Another assemblyman, Daniel O’Donnell, is also displeased with language of the bill stating that decision-making rights should go to the “close friend or relative” who is most familiar with the patient’s wishes. As a doctor at the bedside, this language points adequately to the most appropriate person. Even though the word ‘spouse’ is conspicuous in its absence, it is unnecessary. As an ethicist at the bedside, I have consulted on cases where the estranged spouse stepped aside in deference to the live-in companion. Assemblyman O’Donnell, as a gay man seeking to marry his partner, wants domestic partners on the same plane as spouses.2 I hold that the current language accomplishes this need without distinguishing between spouses and partners. Nevertheless, if needed, the New York State Surrogate List (spouse, adult child, parent, sibling, and close friend) can be easily inserted and even amended—if necessary—to include language referencing “domestic partner.”
The city of Washington, D.C. was in the same predicament as New York and Missouri until the D.C. Health Care Decisions Act was passed in 2004.3 The long-standing D.C. Surrogate List was composed of spouse, adult child, parent, sibling, religious superior, and nearest living relative. The listing did not recognize a close friend, and it was blind to domestic arrangements.
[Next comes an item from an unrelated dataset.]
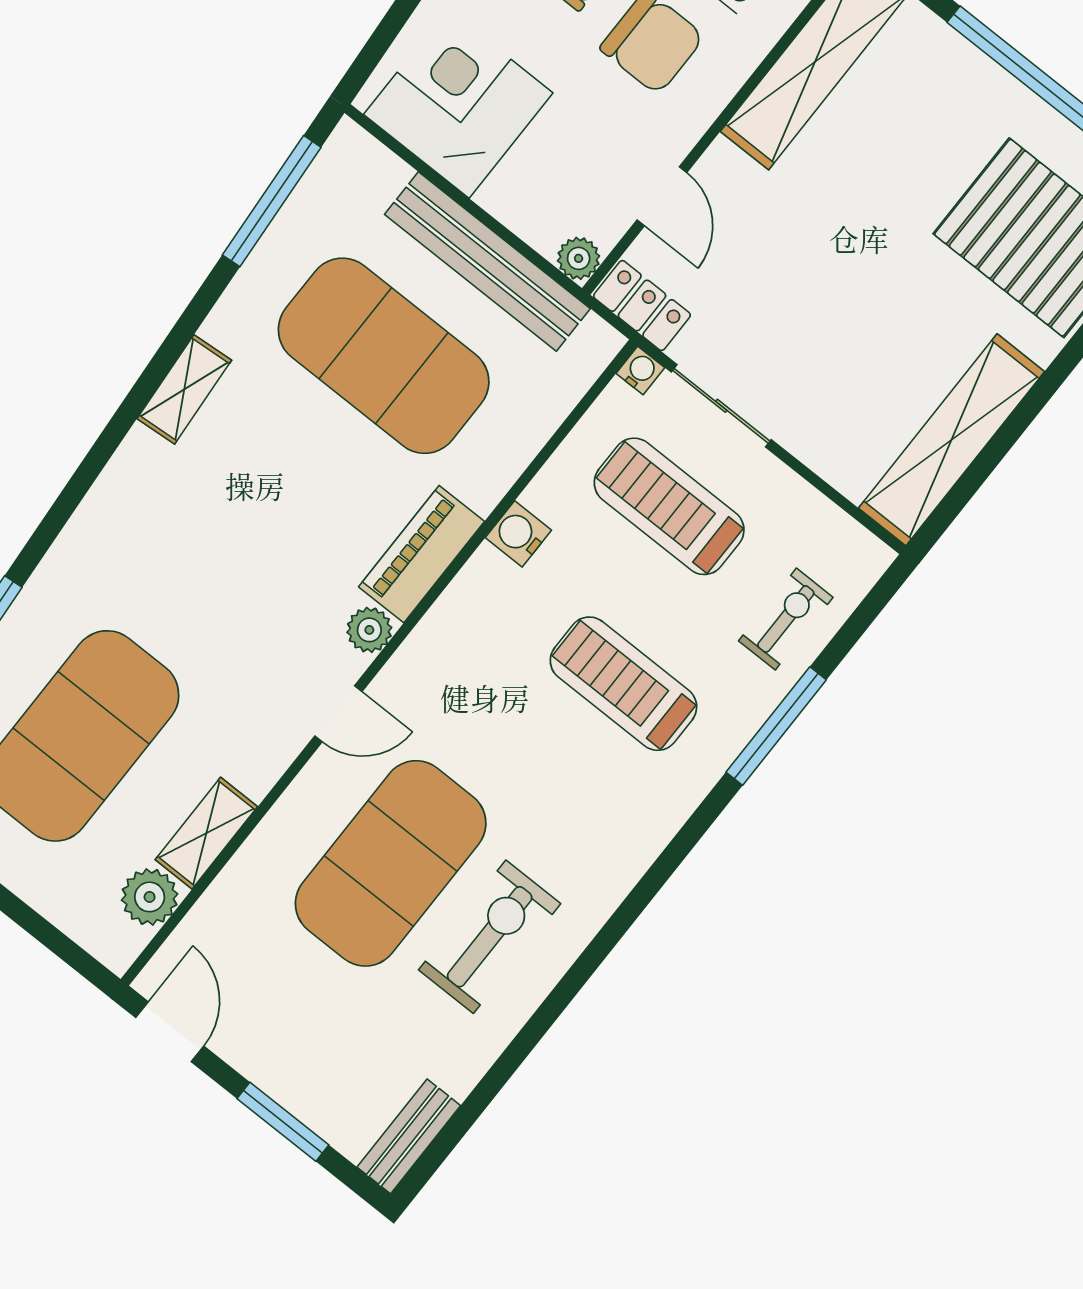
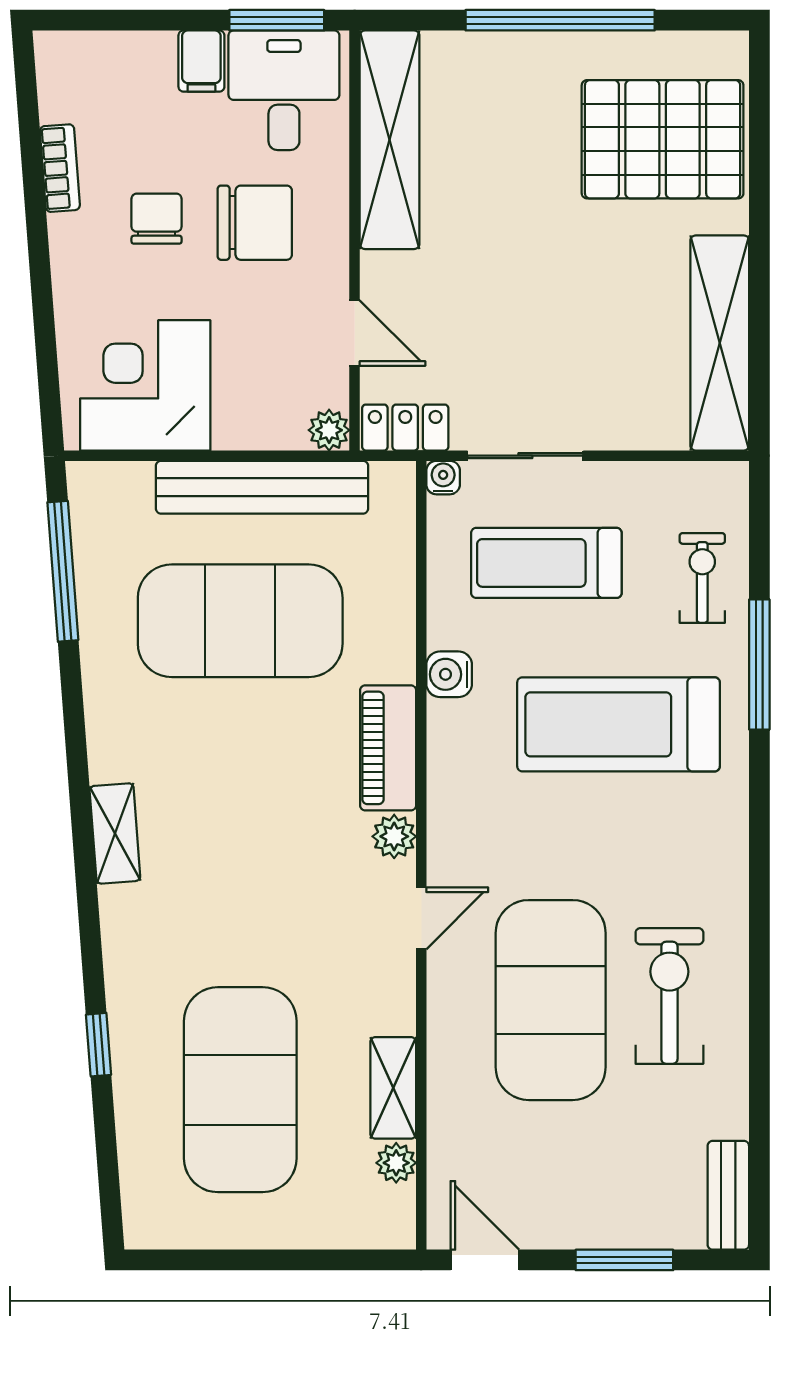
shelving: (184, 389) -> (115, 833), moved
treadmill: (623, 684) -> (618, 724), width x1.37, depth x1.38
plant: (150, 897) -> (396, 1163), width x0.73, depth x0.73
The amendment made three substantial changes: 1) included “domestic partner,” 2) included “close friend,” and 3) allowed for hierarchy flexibility in terms of recognizing a person of lower surrogate authority if there was clear evidence that this individual had knowledge of the patient’s wishes and desires.
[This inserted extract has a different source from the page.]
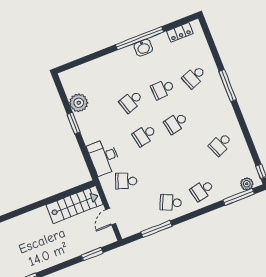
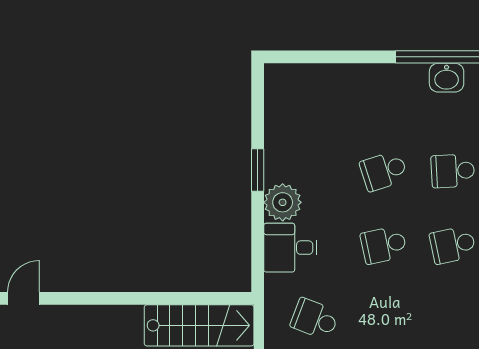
plant: (79, 103) -> (283, 202), moved
desk: (104, 157) -> (290, 248), width x0.73

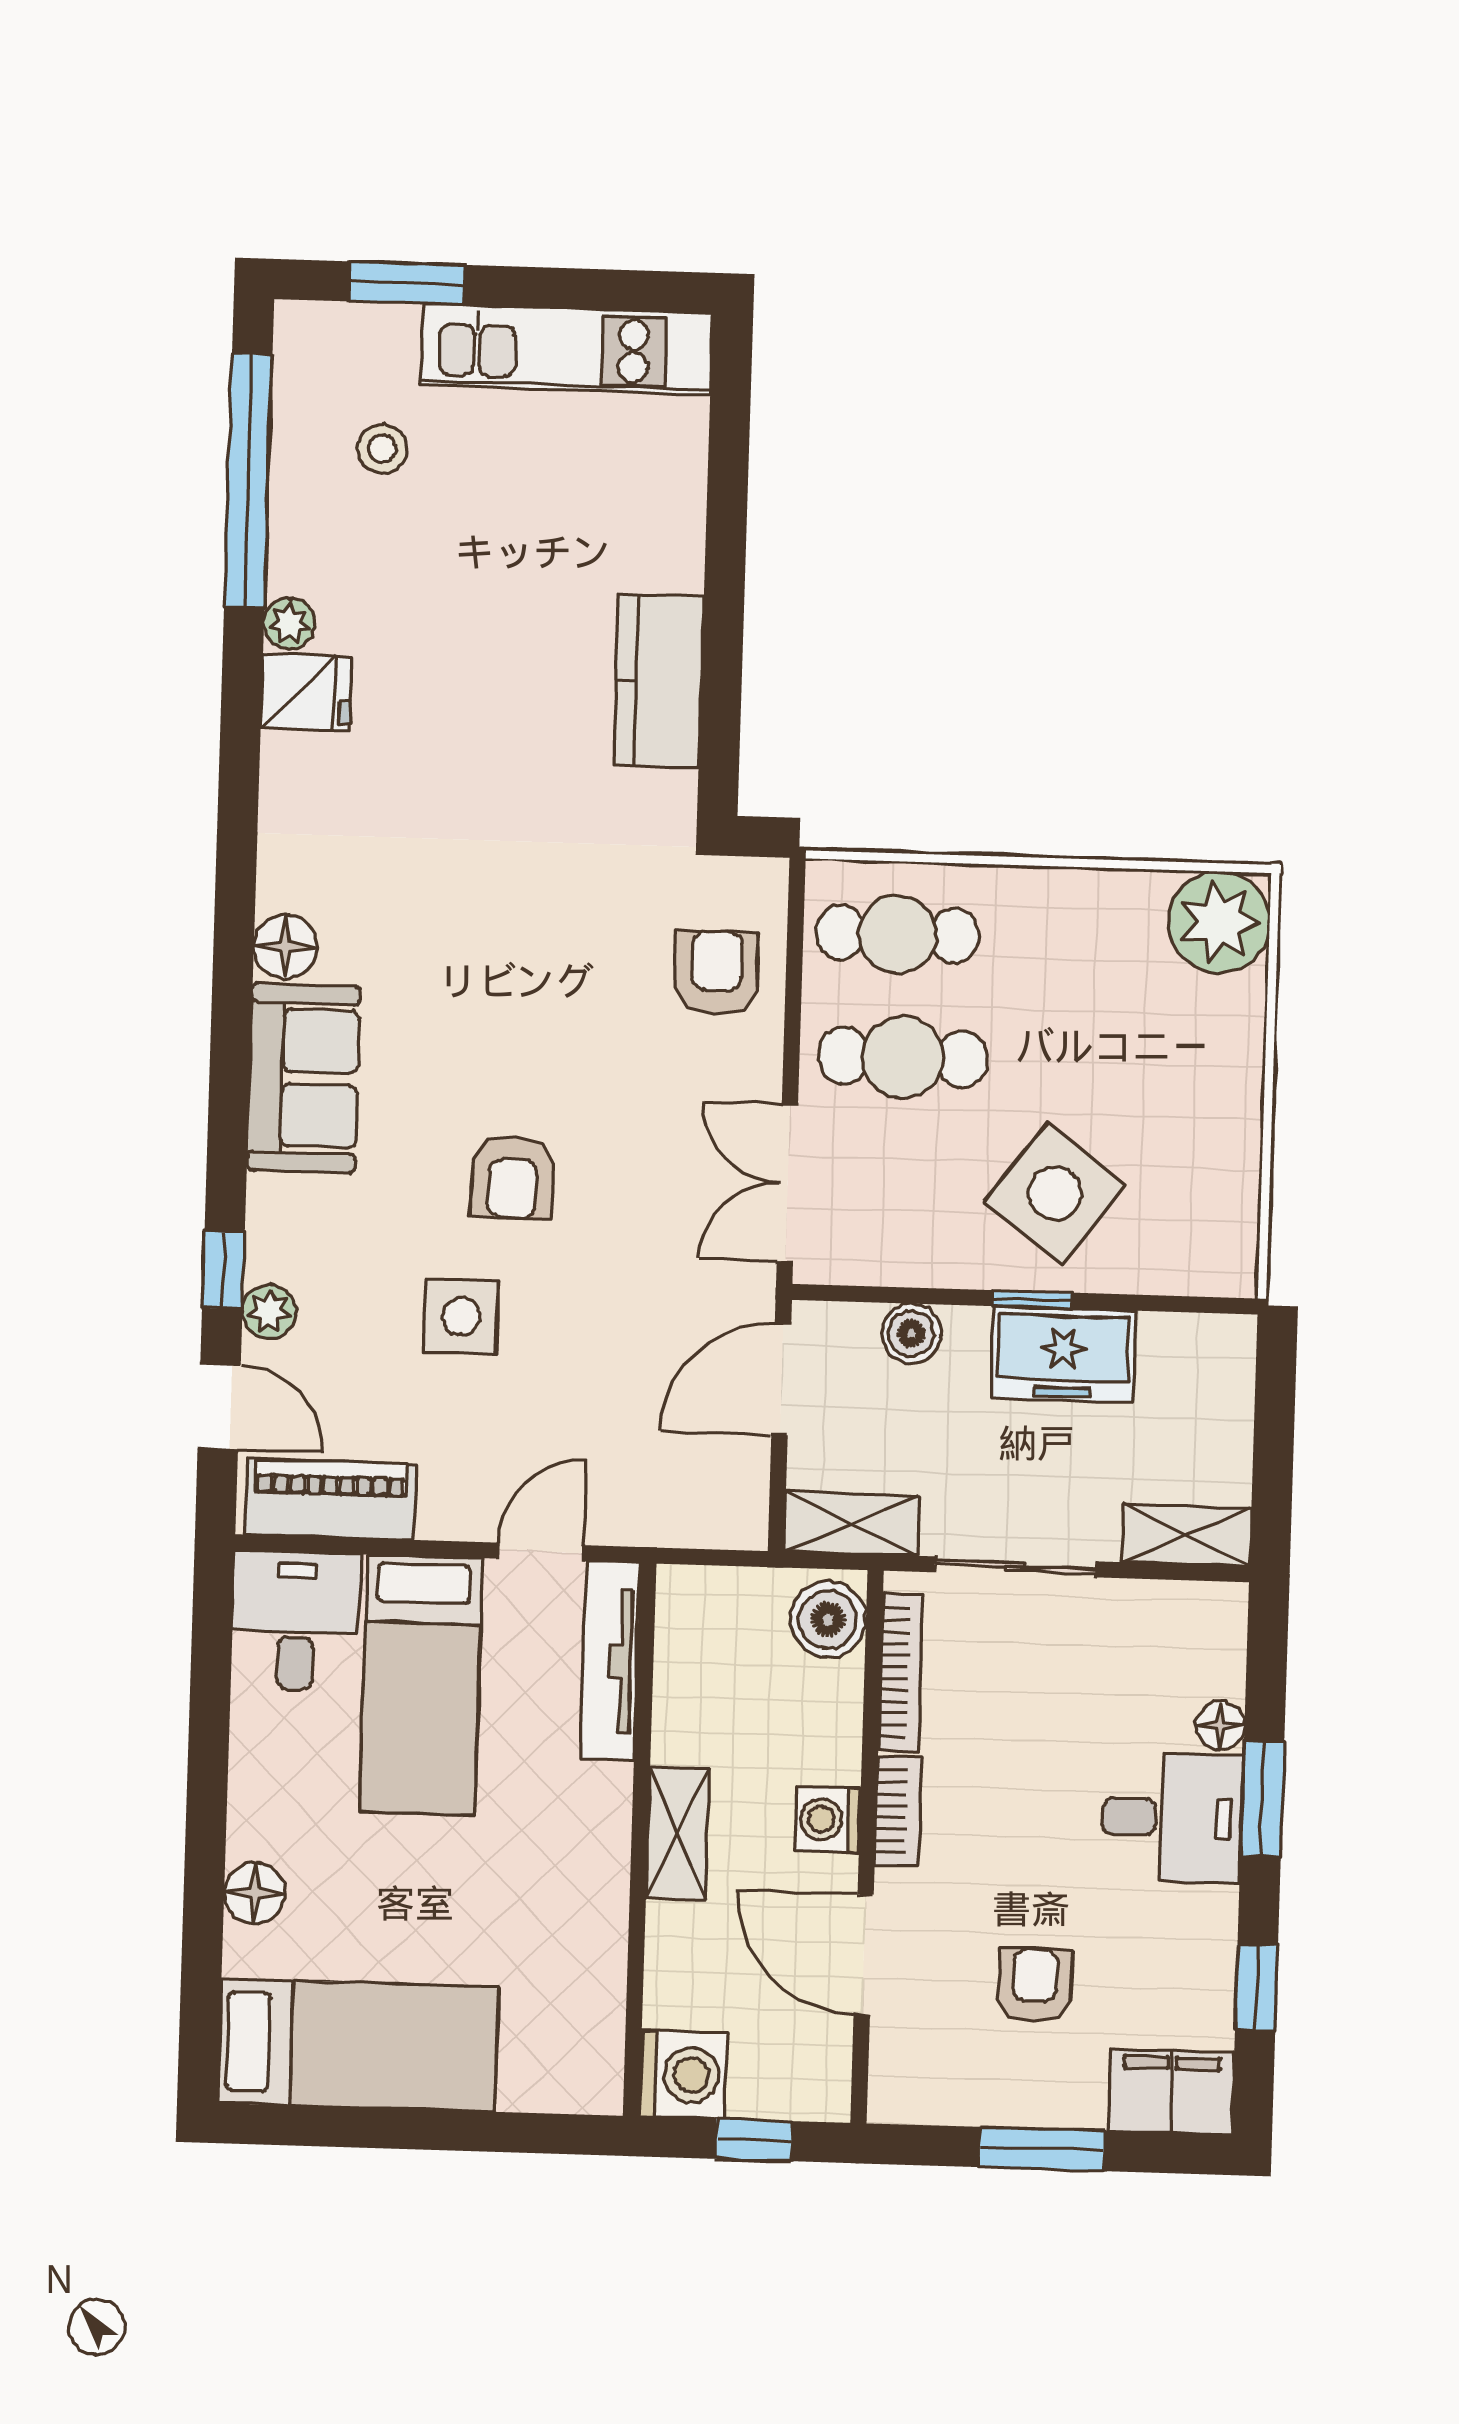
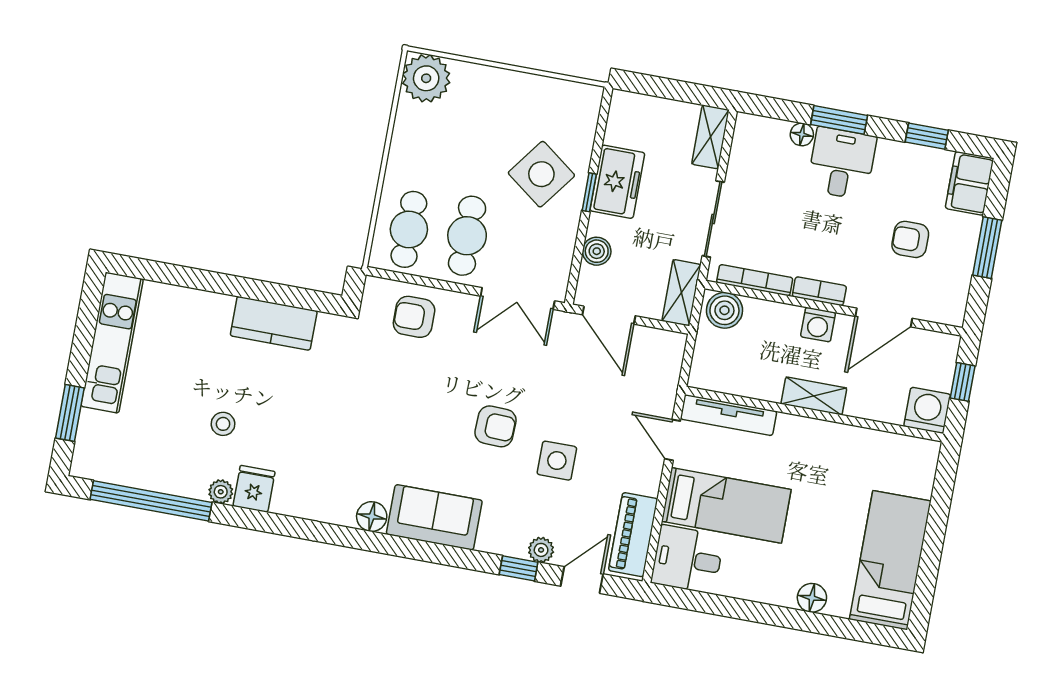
stool: (382, 449) -> (223, 424), moved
Albany has been in gridlock regarding this issue for well over a decade. The legislators’ refusal to successfully address this immense problem has broken families, stymied health care, and wasted health care dollars. In the language of ethics, passing the Family Health Care Decisions Act would be utilitarian—the greatest good for the greatest number of people. Legislators—such as Glick and O’Donnell—who seem to be blinded by their narrow and personal agendas, clearly lose the more appropriate global picture and its benefits for the larger populace.
1 New York Times Editorial Board, “End-of-Life Lawmaking,” The New York Times, April 23, 2006.
2 Bill Hammond, “Albany 101: How to Block a Good Bill,” New York Daily News, May 16, 2006.
3 D. Mishkin and G. Povar, “The District of Columbia Amends its Health-Care Decisions Act,” The Journal of Clinical Ethics, Winter 2005.